RP approves key money laundering amendments

| Source: AFP

RP approves key money laundering amendments

Agence France-Presse, Manila

Philippine legislators have approved changes to strengthen an
anti-money laundering law in a last minute move to escape
threatened sanctions from western nations, officials said
Thursday.

In a final push, a joint congressional committee reconciled
the versions of the law amended by the House of Representatives
and the Senate just before midnight Wednesday to beat a deadline
set by the Paris-based, anti-money laundering Financial Action
Task Force (FATF) of developed nations.

The task force had given the Philippines up to this week to
make key changes to the country's existing law, passed in 2001,
which it felt was fairly toothless.

If it failed to make the amendments, the cash-strapped
Philippines faced sanctions that would have delayed financial
transactions, most crucially the remittances from seven million
Filipinos working overseas.

The existing law says a special anti-money laundering task
force can only investigate bank transactions of at least four
million pesos (US$74,130) and must get a court order to open
suspect bank accounts.

The new amendments would lower the threshold on suspect
transactions to 500,000 pesos (about $9,400), an official said
after the approval of the amendments to the Anti-Money Laundering
Act following extensive debate.

There would also be a conditional lifting of bank secrecy laws
to investigate three types of crimes -- hijacking, kidnapping and
drug related offenses, the official said, without elaborating.

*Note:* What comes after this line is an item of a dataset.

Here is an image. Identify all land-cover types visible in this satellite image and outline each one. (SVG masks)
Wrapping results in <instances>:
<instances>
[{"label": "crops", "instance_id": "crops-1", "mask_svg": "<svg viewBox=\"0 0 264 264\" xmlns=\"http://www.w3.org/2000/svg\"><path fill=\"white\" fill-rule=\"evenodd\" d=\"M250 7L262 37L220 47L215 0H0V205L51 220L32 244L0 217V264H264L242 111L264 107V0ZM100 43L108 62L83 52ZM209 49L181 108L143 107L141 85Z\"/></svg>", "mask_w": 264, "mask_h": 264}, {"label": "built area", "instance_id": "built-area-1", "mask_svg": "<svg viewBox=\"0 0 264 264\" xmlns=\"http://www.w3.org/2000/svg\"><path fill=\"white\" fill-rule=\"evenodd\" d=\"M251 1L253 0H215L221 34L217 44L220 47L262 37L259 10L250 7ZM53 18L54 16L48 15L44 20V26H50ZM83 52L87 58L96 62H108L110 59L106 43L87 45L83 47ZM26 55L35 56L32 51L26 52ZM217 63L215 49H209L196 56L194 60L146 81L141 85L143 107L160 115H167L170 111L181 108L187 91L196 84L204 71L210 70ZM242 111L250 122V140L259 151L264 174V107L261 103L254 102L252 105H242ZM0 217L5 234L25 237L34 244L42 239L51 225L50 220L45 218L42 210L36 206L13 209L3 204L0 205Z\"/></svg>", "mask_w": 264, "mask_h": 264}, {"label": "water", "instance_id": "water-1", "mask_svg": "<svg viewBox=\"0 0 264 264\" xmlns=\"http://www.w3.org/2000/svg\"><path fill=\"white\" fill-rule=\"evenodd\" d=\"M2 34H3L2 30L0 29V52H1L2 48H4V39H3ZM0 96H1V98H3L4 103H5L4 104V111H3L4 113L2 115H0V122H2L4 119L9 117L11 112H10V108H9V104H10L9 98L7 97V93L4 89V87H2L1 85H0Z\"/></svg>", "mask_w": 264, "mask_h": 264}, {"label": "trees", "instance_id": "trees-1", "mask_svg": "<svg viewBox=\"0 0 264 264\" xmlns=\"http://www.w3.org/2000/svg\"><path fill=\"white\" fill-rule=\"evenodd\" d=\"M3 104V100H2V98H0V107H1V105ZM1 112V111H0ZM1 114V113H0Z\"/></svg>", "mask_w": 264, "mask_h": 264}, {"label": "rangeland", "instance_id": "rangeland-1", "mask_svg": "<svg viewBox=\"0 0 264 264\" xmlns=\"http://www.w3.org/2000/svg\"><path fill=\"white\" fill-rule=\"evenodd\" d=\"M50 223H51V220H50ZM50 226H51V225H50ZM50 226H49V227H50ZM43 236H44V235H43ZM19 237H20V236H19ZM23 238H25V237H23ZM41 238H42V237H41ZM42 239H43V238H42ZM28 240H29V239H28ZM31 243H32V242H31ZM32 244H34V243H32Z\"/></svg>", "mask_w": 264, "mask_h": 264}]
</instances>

President Gloria Arroyo is expected to sign the Anti-Money
Laundering Amendment bill into law by the end of the week,
possibly on Thursday.

Aside from the Philippines, the FATF list of so-called non-
cooperative countries includes the Cook Islands, Egypt, Grenada,
Guatemala, Indonesia, Myanmar, Nauru, Nigeria, St. Vincent and
the Grenadines and Ukraine.

The task force said it would review the list again at its
plenary meeting in Paris this week.

The 13-year-old FATF was formed to combat tax evasion and
drug-related money laundering schemes.